Around 40 percent of all coronavirus-related deaths in the United States have been among the staff and residents of nursing homes and other long-term care facilities — totaling some 68,000 people.

… But most of the nation’s nursing homes had months of warning about the coming threat: One of the first coronavirus outbreaks in the country was in a nursing home near Seattle, making it clear that such facilities ought to prepare.

It’s no mystery how. Nursing homes that have managed to contain the virus have done so by employing basic measures such as using personal protective equipment, routinely testing employees and residents and bringing on extra workers.

Those successes make clear that many, if not most, of those 68,000 lives could have been spared with careful planning and effective leadership.

To be clear, responsibility for the nation’s disastrous coronavirus response rests largely with the federal government — which left states, cities and institutions scrambling to set social distancing policies, secure equipment and effectively test and trace enough people to stop the virus from spreading.

But in nursing homes, those broader failures have been compounded by several long-brewing problems of the industry’s own making.

Some 70 percent of America’s long-term care facilities are run by for-profit companies, including private investment firms. Those companies have squeezed profits out of these facilities by forcing them to skimp on care. As a result, per-patient staffing hours have fallen and staff quality has suffered.

A recent report from the Government Accountability Office found that almost half of American nursing homes routinely violate infection-control standards, including those involving the isolation of sick residents, and a ProPublica investigation found that roughly 43 percent of such facilities did not have a legally mandated emergency response plan at the start of this pandemic.

Rather than check these practices with a strong hand or a watchful eye, the Trump administration has granted the long-term care industry several concessions in recent years: smaller fines, potentially lower tax bills and relaxed training requirements for nursing home workers. It has also proposed rolling back infection-control rules meant to keep pathogens like the coronavirus under control.

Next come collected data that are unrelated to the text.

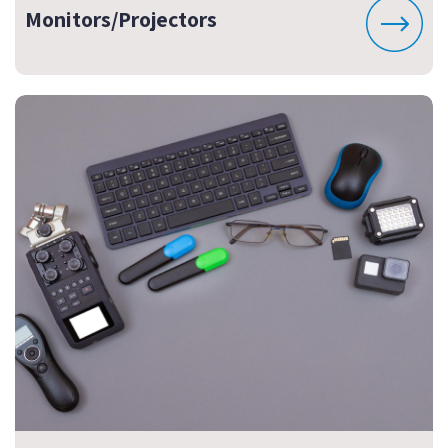
Monitors/Projectors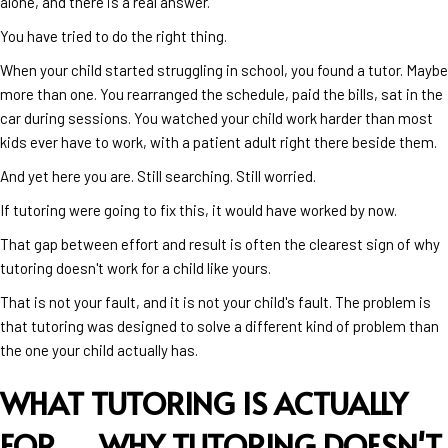
alone, and there is a real answer.
You have tried to do the right thing.
When your child started struggling in school, you found a tutor. Maybe
more than one. You rearranged the schedule, paid the bills, sat in the
car during sessions. You watched your child work harder than most
kids ever have to work, with a patient adult right there beside them.
And yet here you are. Still searching. Still worried.
If tutoring were going to fix this, it would have worked by now.
That gap between effort and result is often the clearest sign of why
tutoring doesn't work for a child like yours.
That is not your fault, and it is not your child's fault. The problem is
that tutoring was designed to solve a different kind of problem than
the one your child actually has.
WHAT TUTORING IS ACTUALLY
FOR →
WHY TUTORING DOESN'T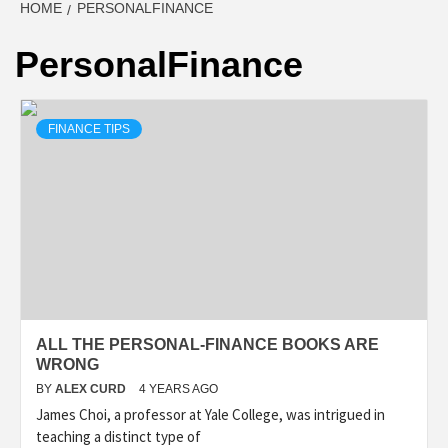
HOME
PERSONALFINANCE
PersonalFinance
FINANCE TIPS
ALL THE PERSONAL-FINANCE BOOKS ARE
WRONG
BY
ALEX CURD
4 YEARS AGO
James Choi, a professor at Yale College, was intrigued in
teaching a distinct type of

Since the start of the pandemic, the industry has received billions of dollars in emergency aid — hundreds of thousands of which has gone to companies with terrible safety records. Rather than focus on improving those records, operators of private nursing homes have deployed an army of lobbyists to press for even more funding and favorable policies.

…In a just world, the long-term care industry would right now face more accountability, not less.

Instead, federal officials ought to increase financial oversight of the industry, in which many businesses have been known to run afoul of the law — for instance, by bilking Medicare, soliciting kickbacks and illegally shielding assets from bankruptcy filings.

Investigations by ProPublica and other news outlets have found that some facilities that struck lucrative deals to take on residents who tested positive for the coronavirus did not in turn ramp up their services accordingly.

Every effort should be made to ensure that the bulk of the money that the government puts into this industry goes to patient care, not providers’ pockets. An investigation started by the House of Representatives into the nation’s largest for-profit homes is a meaningful step in this direction. The Justice Department should follow suit.

… Nursing home staffing shortages also need to be addressed. As Mr. Grabowski and others have noted, certified nursing assistants, who make up the bulk of nursing home workers, have one of the most dangerous jobs in America right now.

Their work is more deadly than logging or deep sea fishing — more than 700 nursing home workers have died from the coronavirus so far — and most earn minimum wage or close to it. As certified nursing assistants get sick or quit, staff shortages are approaching crisis levels.

In the near term, lawmakers should provide for hazard pay for nursing home workers in the next relief package and should require all nursing homes to enact non-punitive sick-leave policies so that workers don’t infect colleagues or residents.